Und da wir in der ganzen Debatte um Wohnraumversorgung immer wieder sagen, Neubau ist gut, also ich sage das, ich glaube einige der Fraktionen hier sagen das auch, dass Neubau gut ist, aber wir brauchen den bezahlbaren Wohnraum und den teuren Wohnraum, den brauchen wir nicht unbedingt in unserem Bezirk, denke ich, dass wir jetzt hier diesen Kompromiss tragen sollten und ich habe im Übrigen auch die Senatorin für Stadtentwicklung ausdrücklich noch mal gebeten in einem Schreiben, mich in dieser Perspektive zu unterstützen, denn wir haben hier 180 Wohnungen, die dauerhaft landeseigen werden sollen von der DeGeWo und dann noch, ich glaube, 53 Wohnungen, Familienwohnungen preisgedämmt und hier im Übrigen steht auch noch aus, wem sie denn eigentlich gehören.

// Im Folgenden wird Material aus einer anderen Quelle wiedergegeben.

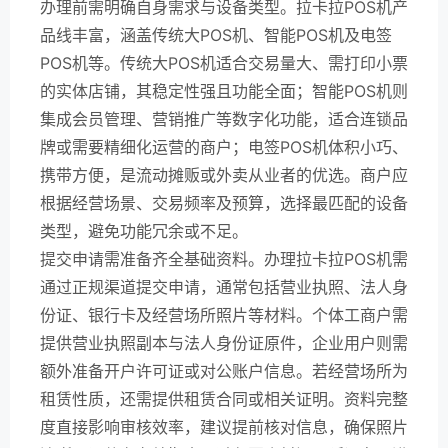
办理前需明确自身需求与设备类型。拉卡拉POS机产
品线丰富，涵盖传统大POS机、智能POS机及电签
POS机等。传统大POS机适合交易量大、需打印小票
的实体店铺，其稳定性强且功能全面；智能POS机则
集成会员管理、营销推广等数字化功能，适合连锁品
牌或需要精细化运营的商户；电签POS机体积小巧、
携带方便，是流动摊贩或外卖从业者的优选。商户应
根据经营场景、交易频率及预算，选择最匹配的设备
类型，避免功能冗余或不足。
提交申请需准备齐全基础资料。办理拉卡拉POS机需
通过正规渠道提交申请，通常包括营业执照、法人身
份证、银行卡及经营场所照片等材料。个体工商户需
提供营业执照副本与法人身份证原件，企业用户则需
额外准备开户许可证或对公账户信息。若经营场所为
租赁性质，还需提供租赁合同或相关证明。资料完整
度直接影响审核效率，建议提前核对信息，确保照片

Ich habe auch im Ausschuss noch mal um Unterstützung gebeten, bin sozusagen im Zuge dieses Kompromisses, dass hier z.B. ein Beschluss gefasst, dass das doch bitte auch der DeGeWo übertragen wird und nicht wie jetzt die CG-Gruppe erst mal im Kompromissergebnis, Verhandlungsergebnis festgestellt hat, dass das aus ihrer Sicht an die CG-Gruppe, bei der CG-Gruppe bleiben soll mit entsprechender Belegungsbindung und Verträgen, aber es wurde auch nicht komplett abgelehnt, dass es an die DeGeWo gehen könnte. Das ist also noch zu klären, aber da würde ich um Unterstützung bitten, dann hätten wir im Grunde das gedämpfte und bezahlbare Wohnungen, was hier immer vorgesehen wurde, in dem jetzt frühestmöglichen Zeitpunkt. Wenn dieser Kompromiss nicht zum Tragen kommt besteht die Gefahr, dass wir hier einfach nur noch Gewerbe haben oder insgesamt dann weniger bezahlbares Wohnen. Ich danke Ihnen.

 

Herr Dahl: Also in diesem Artikel wurde ja durch die CG-Gruppe kolportiert, dass die Änderung des Nutzungsmixes, was jetzt dann eben in diesem Kompromiss mündet, nicht auf eine Initiative von Ihnen, sondern auf eine Initiative des Bezirksamts zurückgeht. Würden Sie also sagen, dass die Äerungen der CG-Gruppe in diesem Artikel nicht der Wahrheit entsprechen?

 

zu Nachfrage 2: Jetzt nichts gegen den Tagesspiegel, er ist ja auch anwesend hier, aber jetzt auch so meine Erfahrung, wenn manche Sachen zitiert werden und wenn man da nicht ganz schnell hinterher ist bei den Zitaten, also ich kann es Ihnen jetzt wirklich nicht sagen, wie es war, aber die Aussage, die dort getätigt wurde, ist jedenfalls nicht wahr und sollte die CG-Gruppe das so gesagt haben, dann müsste ich Ihnen zustimmen.